I would have to check the documentation again but what I remember is that carbon-cache daemon literally caches all incoming data for the duration of the flush-interval. When it writes the data to graphite, the whisper library handles the incoming data and aligns the data if there are multiple values for the same key within timestamp_now - (timestamp_now - interval).
So, if you have an interval of 60 seconds, just one point will be written per minute.
But there are a few exceptions for example if the carbon-cache daemon flushes the data more often than that. Therefore you can rely on the deduplication by graphite but there are a very few exceptions.
Here is what our prod system looks like:
- 2 Icinga master nodes
- 2 nodes with Graphite and Grafana
Both icinga nodes have a local carbon-relay running. carbon-relay allows you to specify multiple targets. So the relay-daemon knows of both Graphite-Nodes and duplicate the data so that both nodes receive the same data. They also cache the data for a limited time in case of outages or short network interruptions.
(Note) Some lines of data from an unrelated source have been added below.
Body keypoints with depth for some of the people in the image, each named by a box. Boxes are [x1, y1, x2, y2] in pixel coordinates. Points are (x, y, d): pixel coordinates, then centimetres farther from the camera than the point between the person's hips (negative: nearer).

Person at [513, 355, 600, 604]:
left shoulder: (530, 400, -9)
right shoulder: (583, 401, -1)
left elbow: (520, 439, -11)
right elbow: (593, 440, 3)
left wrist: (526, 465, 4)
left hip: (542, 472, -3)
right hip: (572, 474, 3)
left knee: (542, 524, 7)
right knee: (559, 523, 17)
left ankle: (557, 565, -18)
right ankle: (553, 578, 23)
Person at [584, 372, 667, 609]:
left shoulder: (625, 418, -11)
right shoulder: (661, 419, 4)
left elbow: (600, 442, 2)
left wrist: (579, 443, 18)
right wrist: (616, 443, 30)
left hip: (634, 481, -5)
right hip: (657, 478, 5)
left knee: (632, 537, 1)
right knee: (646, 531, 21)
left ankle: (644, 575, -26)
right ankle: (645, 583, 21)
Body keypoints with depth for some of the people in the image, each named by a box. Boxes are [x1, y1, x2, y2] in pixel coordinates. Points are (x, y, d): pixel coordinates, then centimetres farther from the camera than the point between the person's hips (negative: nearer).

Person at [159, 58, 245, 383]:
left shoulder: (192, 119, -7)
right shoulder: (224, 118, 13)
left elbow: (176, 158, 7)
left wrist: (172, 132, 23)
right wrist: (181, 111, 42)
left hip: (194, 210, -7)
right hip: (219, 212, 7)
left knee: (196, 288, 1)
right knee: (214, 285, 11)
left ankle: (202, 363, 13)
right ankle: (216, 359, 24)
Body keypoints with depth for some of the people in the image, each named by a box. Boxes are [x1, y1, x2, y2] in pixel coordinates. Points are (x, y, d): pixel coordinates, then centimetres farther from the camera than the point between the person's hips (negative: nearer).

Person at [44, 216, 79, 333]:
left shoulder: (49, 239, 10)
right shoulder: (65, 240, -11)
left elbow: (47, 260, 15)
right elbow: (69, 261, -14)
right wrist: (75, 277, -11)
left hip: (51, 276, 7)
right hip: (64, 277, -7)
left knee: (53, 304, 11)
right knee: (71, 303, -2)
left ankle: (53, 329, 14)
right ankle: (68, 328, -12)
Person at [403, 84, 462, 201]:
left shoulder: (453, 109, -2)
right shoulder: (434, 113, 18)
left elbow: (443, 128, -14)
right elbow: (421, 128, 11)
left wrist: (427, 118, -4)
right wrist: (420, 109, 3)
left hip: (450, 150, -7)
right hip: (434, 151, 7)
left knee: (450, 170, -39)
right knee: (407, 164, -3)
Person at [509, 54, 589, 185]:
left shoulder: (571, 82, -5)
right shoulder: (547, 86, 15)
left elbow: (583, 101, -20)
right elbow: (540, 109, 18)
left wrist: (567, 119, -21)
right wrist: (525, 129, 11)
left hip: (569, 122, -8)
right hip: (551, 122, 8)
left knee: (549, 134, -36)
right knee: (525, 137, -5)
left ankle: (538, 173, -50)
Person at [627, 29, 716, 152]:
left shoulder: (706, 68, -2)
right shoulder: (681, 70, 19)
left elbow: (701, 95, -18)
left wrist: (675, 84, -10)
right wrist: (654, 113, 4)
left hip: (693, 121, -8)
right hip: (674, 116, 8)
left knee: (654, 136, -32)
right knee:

If you experience larger outages, network partitions or other events that prevent the relay to send the data to the carbon-caches you should take a look at the utilities from carbonate: https://github.com/graphite-project/carbonate
They are really good and useful if you want to align the data across graphite instances, backfill or migrate data for example.
Edit: This is just my recommendation if you do not need or do not have the resources to have a whole full blown graphite cluster.